Mereka langsung bersamaan melepaskan bulu-bulu dari tubuhnya, tentu bulu-bulu ini sangat gatal, dan bisa mengakibatkan dan berbentol-bentol merah.
Saat Niki menemukan Sisil di balik daun, Niki merasa tangannya gatal-gatal dan sontak melepaskan Sisil dan bergegas lari, sambil berteriak.
Niki: “Ibuuuuu, tolong aku!!!”
Sisil yang terjatuh melihat ke atas, memandang dahan di mana mereka tinggal.
Coklat: “Ibu naiklah ke atas, dia sudah lari.”
Sisil: “Baik nak, ibu naik”
Tak lama kemudian ibunyapun naik, dan sampailah ke atas.
Hijau: “Apakah ibu baik- baik saja?”
Sisil: “Tentang anak-anak, ibu baik- baik saja.”
Tak berselang lama kemudian Niki terlihat kembali melewati kembali pohon tempat mereka tinggal.
Hijau: “Dia mau ngapain lagi, ya?”
Niki: “Dasar ulat nakal, tanganku gatal sekali!”
Keluarga ulat bulu yang mendengar kata-kata itu tertawa terbahak-bahak, puas karena rencana mereka sepertinya berhasil.
Lulung: “Rasain, memangnya enak!”
Niki terus berjalan, melewati pohon jamu itu dengan wajah kesal, terus menuju kios di depan sana untuk membeli obat.
Niki: “Apakah di sini ada menjual obat gatal?”
Penjaga toko: “Tidak, sudah habis Niki. Kenapa dengan tangan dan wajahmu?”
Niki: “Tadi aku ingin meangkap ulat bulu, tapi lihat apa yang mereka lakukan padauk!” Ucap Niki menggerutu.
Penjaga toko: “Sepertinya itu pelajaran untuk kamu, Niki. Jangan suka mengganggu hewan-hewan. Mereka juga hidup seperti kita, di dunia ini.” Ucapan penjaga toko sambil tersenyum.
Mari kita sebut si bapak penjaga toko bernama pak Ridwan. Pak Ridwan adalah seorang laki-laki paruh baya yang baik, dan murah senyum. Ia dikenal dengan kebaikannya. Umurnya 47 tahun, ia hidup sebatang kara.
Istrinya meninggal saat melahirkan anak pertamanya. Tapi pak Ridwan tidak merasa sedih ataupun kesepian. Karena, Niki, dan tetangga-tetangga pak Ridwan juga sangat baik kepada pak Ridwan.
Bukannya Niki jahat ya?
Mengapa dia membuat pak Ridwan begitu gembira saat bersamanya?

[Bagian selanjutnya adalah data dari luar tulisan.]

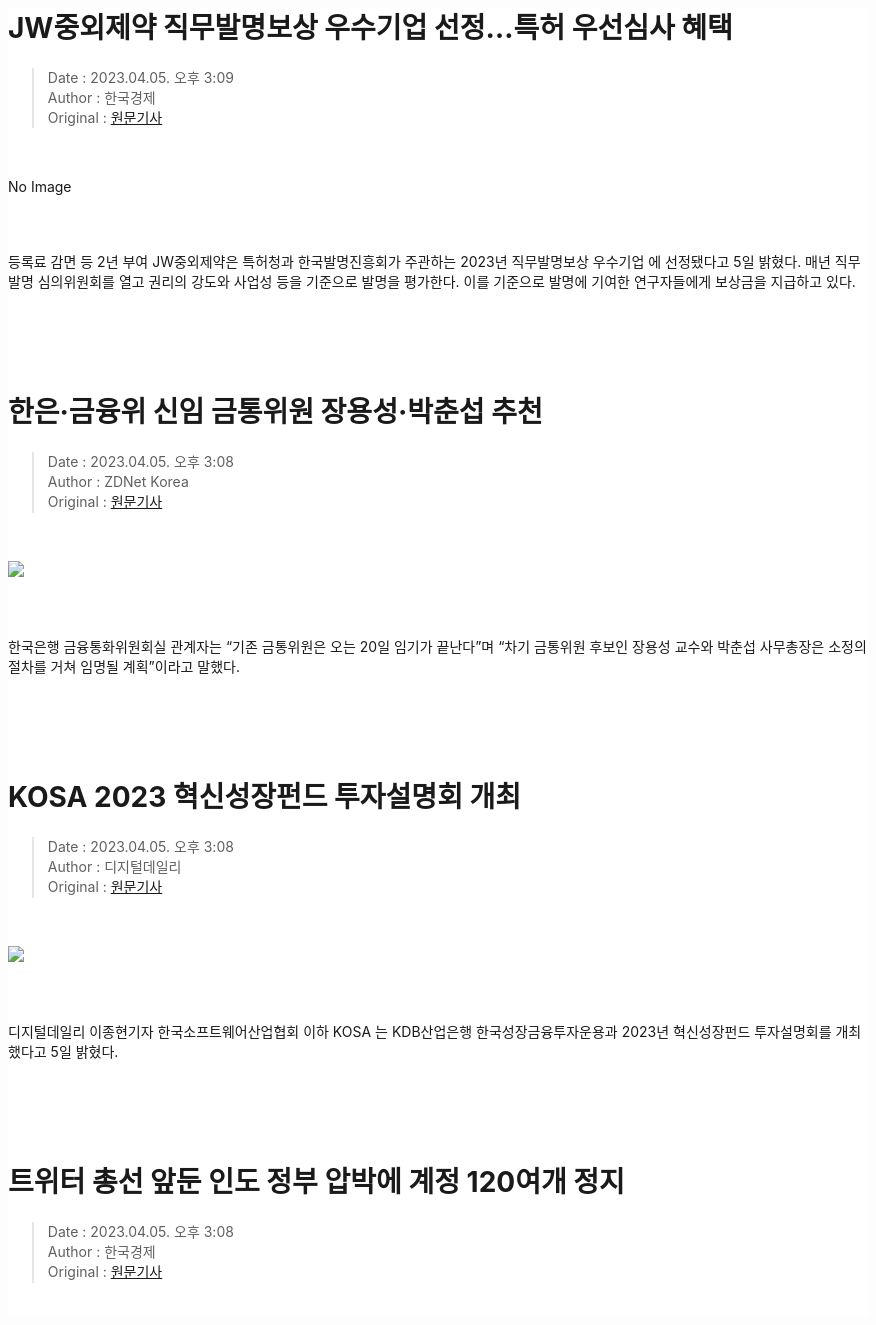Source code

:   
# JW중외제약 직무발명보상 우수기업 선정…특허 우선심사 혜택  
  
> Date : 2023.04.05. 오후 3:09  
> Author : 한국경제  
> Original : [원문기사](https://n.news.naver.com/mnews/article/015/0004829033?sid=105)  
<br/>  
  
No Image  
<br/><br/>  
  
등록료 감면 등 2년 부여 JW중외제약은 특허청과 한국발명진흥회가 주관하는 2023년 직무발명보상 우수기업 에 선정됐다고 5일 밝혔다.
매년 직무발명 심의위원회를 열고 권리의 강도와 사업성 등을 기준으로 발명을 평가한다.
이를 기준으로 발명에 기여한 연구자들에게 보상금을 지급하고 있다.  
<br/><br/><br/>  

  
# 한은·금융위 신임 금통위원 장용성·박춘섭 추천  
  
> Date : 2023.04.05. 오후 3:08  
> Author : ZDNet Korea  
> Original : [원문기사](https://n.news.naver.com/mnews/article/092/0002287833?sid=105)  
<br/>  
  
<img src="https://imgnews.pstatic.net/image/092/2023/04/05/0002287833_001_20230405150801204.png?type=w647" id="img1"></img>  
<br/><br/>  
  
한국은행 금융통화위원회실 관계자는 “기존 금통위원은 오는 20일 임기가 끝난다”며 “차기 금통위원 후보인 장용성 교수와 박춘섭 사무총장은 소정의 절차를 거쳐 임명될 계획”이라고 말했다.  
<br/><br/><br/>  

  
# KOSA 2023 혁신성장펀드 투자설명회 개최  
  
> Date : 2023.04.05. 오후 3:08  
> Author : 디지털데일리  
> Original : [원문기사](https://n.news.naver.com/mnews/article/138/0002145833?sid=105)  
<br/>  
  
<img src="https://imgnews.pstatic.net/image/138/2023/04/05/0002145833_001_20230405150801260.jpg?type=w647" id="img1"></img>  
<br/><br/>  
  
디지털데일리 이종현기자 한국소프트웨어산업협회 이하 KOSA 는 KDB산업은행 한국성장금융투자운용과 2023년 혁신성장펀드 투자설명회를 개최했다고 5일 밝혔다.  
<br/><br/><br/>  

  
# 트위터 총선 앞둔 인도 정부 압박에 계정 120여개 정지  
  
> Date : 2023.04.05. 오후 3:08  
> Author : 한국경제  
> Original : [원문기사](https://n.news.naver.com/mnews/article/015/0004829032?sid=105)  
<br/>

Niki memang terkenal nakal dan usil pada hewan, tetapi Niki sebenarnya juga baik. Niki suka membantu sesama, bahkan ia juga sering berbagi makanan ketika melihat orang lain kelaparan. Namun mengapa Niki harus jahat kepada hewan-hewan yang ada di kampung itu? Terutama ulat bulu?
Jawabannya adalah karena Niki menganggap hewan-hewan itu sangat jahat terhadap manusia. Makanya Niki ingin menangkap ulat bulu tersebut untuk menyelidiki apakah hewan-hewan itu benar jahat atau tidak. Sebagaimana pernah terjadi penyerangan hewan buas yang memangsa manusia dan berkeliaran juga merusak lahan pertanian di sekitar pemukiman.
Namun sepertinya perkataan pak Ridwan tadi membuat Niki sadar, bahwa hewan yang hidup juga karena kehendak sang Pencipta. Jadi, baik jahatnya hewan itu semua pasti ada maksudnya. Hanya saja Niki belum mampu memahaminya.
Sejak saat itu Niki berhenti untuk mengganggu hewan-hewan. Keluarga ulat bulu, dan manusia dan hewan-hewan lainnya pun hidup tentram serta bahagia dengan kehidupan masing-masing. [SY]
*Aida Musdalifah adalah siswi SMP IT Cendekia yang gemar sekali dengan Kebab buatan ibunya. Merupakan siswa kelas Menulis asuhan Ustadzah Fauraria Valentine, yang menyelesaikan tugas smester genap dengan menulis cerpen Si Ulat Bulu. Waktu santainya biasa diisi dengan menonton film atau bermain media sosial sambil makan keripik buatan ibu.